With this basic understanding of how RSEM works (or how it is intended to work), the next point is to investigate whether the software actually works as advertised. How can we verify this? In the ideal case, the expected count estimated by RSEM will be precisely the number of reads mapping to that transcript. However, when counting the number of reads mapped for all transcripts, multireads get counted multiple times, so we can expect that this number will be slightly larger than the expected count for many transcripts.
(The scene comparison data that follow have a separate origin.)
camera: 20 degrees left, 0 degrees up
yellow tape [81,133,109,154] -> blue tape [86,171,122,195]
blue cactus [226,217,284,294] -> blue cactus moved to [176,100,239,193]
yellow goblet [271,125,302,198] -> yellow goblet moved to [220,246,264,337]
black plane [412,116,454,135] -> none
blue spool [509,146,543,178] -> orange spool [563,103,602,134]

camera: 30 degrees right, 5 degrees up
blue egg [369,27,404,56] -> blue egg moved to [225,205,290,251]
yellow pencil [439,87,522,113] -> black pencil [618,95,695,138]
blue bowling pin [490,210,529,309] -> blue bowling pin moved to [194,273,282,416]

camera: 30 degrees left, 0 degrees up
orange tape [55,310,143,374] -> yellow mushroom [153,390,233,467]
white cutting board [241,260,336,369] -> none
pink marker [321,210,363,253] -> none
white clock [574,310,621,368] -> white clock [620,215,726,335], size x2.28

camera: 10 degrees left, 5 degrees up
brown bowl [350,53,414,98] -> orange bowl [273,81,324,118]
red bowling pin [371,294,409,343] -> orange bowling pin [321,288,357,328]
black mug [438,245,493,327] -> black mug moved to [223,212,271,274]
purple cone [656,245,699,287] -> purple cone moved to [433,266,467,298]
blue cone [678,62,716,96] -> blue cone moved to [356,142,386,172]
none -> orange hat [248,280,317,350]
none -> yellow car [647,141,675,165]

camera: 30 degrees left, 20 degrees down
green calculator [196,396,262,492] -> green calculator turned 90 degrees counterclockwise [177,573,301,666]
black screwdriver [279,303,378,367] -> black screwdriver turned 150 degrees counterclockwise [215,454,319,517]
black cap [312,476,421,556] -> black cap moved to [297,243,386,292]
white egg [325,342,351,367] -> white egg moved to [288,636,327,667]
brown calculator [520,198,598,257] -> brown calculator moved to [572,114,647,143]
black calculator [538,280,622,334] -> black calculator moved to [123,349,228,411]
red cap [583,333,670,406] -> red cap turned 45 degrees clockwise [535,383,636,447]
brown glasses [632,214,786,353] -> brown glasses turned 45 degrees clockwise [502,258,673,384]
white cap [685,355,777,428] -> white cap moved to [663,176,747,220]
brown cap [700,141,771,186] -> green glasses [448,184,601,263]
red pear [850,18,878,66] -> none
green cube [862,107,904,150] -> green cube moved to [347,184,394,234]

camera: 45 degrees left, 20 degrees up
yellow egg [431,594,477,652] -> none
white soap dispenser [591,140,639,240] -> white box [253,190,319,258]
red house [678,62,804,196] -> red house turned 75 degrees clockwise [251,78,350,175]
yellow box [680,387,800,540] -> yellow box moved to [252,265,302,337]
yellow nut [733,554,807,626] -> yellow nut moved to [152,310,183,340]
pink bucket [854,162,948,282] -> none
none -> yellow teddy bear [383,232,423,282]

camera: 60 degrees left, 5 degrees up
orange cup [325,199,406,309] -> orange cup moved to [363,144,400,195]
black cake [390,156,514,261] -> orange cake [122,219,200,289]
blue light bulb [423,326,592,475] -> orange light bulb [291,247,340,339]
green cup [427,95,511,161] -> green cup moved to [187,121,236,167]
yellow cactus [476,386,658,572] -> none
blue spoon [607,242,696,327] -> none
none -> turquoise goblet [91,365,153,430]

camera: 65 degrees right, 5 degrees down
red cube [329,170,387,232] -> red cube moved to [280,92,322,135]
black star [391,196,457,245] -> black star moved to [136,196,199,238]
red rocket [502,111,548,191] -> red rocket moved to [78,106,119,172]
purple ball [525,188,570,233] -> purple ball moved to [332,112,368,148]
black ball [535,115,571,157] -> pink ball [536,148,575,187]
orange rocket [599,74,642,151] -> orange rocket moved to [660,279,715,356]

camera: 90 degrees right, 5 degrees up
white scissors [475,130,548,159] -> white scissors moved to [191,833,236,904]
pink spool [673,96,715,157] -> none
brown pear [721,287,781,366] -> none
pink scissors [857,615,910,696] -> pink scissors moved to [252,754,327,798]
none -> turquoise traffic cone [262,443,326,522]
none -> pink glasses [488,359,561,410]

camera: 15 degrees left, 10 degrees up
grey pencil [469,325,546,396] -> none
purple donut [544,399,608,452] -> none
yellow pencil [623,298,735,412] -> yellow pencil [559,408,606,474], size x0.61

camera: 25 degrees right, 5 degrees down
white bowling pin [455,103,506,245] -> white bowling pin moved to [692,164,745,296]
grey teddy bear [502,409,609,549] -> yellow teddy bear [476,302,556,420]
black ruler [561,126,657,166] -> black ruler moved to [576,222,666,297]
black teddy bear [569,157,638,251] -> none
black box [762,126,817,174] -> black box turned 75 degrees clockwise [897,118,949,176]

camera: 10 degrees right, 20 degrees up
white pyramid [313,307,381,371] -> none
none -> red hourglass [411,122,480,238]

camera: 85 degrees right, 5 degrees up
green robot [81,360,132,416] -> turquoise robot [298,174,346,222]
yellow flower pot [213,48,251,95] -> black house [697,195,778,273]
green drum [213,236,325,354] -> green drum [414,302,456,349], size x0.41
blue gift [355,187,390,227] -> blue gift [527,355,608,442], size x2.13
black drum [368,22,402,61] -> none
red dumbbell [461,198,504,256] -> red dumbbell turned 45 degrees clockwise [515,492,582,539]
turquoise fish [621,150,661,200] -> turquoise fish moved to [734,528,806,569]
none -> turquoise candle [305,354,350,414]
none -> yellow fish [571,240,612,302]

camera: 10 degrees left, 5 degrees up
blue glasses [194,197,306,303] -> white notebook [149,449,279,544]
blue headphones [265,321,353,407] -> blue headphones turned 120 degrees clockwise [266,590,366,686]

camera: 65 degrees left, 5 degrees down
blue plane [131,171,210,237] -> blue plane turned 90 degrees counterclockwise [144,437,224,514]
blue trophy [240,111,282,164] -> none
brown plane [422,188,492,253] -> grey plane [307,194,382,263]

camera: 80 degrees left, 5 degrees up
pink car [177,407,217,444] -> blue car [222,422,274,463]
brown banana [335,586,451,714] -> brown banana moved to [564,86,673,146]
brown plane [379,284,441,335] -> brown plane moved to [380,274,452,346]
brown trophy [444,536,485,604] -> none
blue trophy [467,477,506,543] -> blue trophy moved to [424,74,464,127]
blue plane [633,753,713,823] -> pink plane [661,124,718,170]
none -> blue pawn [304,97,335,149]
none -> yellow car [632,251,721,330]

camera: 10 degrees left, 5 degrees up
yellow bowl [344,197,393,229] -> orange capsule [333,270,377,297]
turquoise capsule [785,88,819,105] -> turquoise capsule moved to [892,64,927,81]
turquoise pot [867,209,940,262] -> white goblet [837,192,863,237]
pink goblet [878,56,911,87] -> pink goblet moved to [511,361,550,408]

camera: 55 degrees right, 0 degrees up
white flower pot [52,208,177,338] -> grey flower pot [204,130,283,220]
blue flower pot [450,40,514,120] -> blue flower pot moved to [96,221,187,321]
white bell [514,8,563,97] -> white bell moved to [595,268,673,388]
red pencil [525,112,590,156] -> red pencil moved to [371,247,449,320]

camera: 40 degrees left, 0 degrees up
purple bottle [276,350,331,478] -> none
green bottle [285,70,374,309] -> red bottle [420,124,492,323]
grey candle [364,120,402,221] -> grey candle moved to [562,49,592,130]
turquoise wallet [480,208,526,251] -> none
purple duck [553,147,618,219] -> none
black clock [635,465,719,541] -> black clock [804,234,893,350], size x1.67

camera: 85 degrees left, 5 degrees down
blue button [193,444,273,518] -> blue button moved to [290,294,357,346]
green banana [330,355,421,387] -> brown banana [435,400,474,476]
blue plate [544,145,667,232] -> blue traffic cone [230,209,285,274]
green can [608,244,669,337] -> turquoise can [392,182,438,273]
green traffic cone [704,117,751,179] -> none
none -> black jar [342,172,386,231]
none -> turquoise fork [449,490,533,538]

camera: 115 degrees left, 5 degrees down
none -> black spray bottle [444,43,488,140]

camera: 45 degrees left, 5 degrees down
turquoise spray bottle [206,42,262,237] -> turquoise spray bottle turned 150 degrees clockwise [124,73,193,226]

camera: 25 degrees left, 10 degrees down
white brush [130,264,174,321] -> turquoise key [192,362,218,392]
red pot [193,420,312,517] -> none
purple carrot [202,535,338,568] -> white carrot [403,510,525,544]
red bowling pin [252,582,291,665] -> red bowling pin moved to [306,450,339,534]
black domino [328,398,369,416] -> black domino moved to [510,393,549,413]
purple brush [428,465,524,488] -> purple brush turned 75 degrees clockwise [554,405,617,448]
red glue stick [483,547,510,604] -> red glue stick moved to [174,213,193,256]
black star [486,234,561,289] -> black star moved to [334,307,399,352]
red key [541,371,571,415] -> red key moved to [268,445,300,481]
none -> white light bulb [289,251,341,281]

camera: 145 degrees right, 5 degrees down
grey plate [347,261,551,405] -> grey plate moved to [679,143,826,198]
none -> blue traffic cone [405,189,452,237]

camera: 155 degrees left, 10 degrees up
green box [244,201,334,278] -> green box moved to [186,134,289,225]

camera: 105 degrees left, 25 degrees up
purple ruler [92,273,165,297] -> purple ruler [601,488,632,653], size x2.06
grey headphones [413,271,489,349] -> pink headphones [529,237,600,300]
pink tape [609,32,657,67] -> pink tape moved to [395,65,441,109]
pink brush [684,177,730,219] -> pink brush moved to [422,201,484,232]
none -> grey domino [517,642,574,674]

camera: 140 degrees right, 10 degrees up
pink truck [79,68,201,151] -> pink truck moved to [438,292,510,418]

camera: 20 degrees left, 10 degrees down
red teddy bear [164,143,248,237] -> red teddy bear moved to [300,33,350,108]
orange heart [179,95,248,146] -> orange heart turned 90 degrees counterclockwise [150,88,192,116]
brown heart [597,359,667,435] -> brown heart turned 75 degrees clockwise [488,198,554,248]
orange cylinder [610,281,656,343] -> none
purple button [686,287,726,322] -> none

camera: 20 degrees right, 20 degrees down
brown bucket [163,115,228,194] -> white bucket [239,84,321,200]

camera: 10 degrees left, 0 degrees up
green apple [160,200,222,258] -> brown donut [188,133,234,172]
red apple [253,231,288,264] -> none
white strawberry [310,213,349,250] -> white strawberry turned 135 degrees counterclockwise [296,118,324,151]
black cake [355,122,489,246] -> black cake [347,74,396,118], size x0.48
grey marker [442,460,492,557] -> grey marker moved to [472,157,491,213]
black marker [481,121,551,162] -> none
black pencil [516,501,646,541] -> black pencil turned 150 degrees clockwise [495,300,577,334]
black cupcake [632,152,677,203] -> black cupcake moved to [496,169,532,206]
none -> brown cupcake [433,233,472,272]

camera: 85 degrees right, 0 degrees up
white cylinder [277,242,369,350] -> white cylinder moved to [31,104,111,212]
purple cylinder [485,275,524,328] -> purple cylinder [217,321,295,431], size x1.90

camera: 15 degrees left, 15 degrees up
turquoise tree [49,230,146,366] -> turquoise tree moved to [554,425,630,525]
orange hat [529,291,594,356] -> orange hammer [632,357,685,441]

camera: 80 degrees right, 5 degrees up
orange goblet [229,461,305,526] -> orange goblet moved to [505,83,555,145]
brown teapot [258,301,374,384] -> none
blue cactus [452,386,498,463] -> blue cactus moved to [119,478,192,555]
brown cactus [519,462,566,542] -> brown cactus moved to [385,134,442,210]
Expected count values are trivial to obtain from the RSEM output (5th column of the
*.[genes|isoforms].results files), and I’ve written a simple program to count the number of reads mapping to each gene/mRNA given a
.bam file produced by RSEM. Selecting a random subset of mRNAs in my sample and manually checking these values is a quick way to increase my confidence in the reliability of the experiment.
The first time I compared raw reads counts to RSEM’s expected counts, I encountered an unexpected trend: the expected counts were not slightly lower than the raw counts, they were consistently lower by a factor of 2. After thinking about this a bit, I considered the possibility that RSEM treats each pair of reads as a single unit given paired-end data. To confirm this, I selected a small subset of 10 million read pairs from one of my samples and ran RSEM twice: once in paired-end mode, and once in single-end mode disregarding the read pairing information. Consistent with my hypothesis, the expected counts produced in single-end mode were almost exactly 2 times to the expected counts produced in paired-end mode.
Having taken the time to clearly grasp what this program is doing and to verify that it is performing as advertised, I am much more confident in the results of my subsequent analyses moving forward.